#### [Data]
****

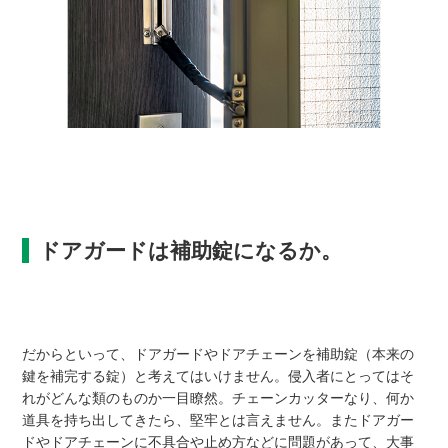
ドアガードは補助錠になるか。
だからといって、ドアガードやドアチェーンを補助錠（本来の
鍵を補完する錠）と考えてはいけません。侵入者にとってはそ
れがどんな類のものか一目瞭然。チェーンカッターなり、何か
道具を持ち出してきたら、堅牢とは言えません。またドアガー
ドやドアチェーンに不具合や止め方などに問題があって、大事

****

#### [Task to carry out]
Reproduce the complete set of records verbatim and omit the pictures.

#### [Result of the exercise]
ドアガードは補助錠になるか。
だからといって、ドアガードやドアチェーンを補助錠（本来の
鍵を補完する錠）と考えてはいけません。侵入者にとってはそ
れがどんな類のものか一目瞭然。チェーンカッターなり、何か
道具を持ち出してきたら、堅牢とは言えません。またドアガー
ドやドアチェーンに不具合や止め方などに問題があって、大事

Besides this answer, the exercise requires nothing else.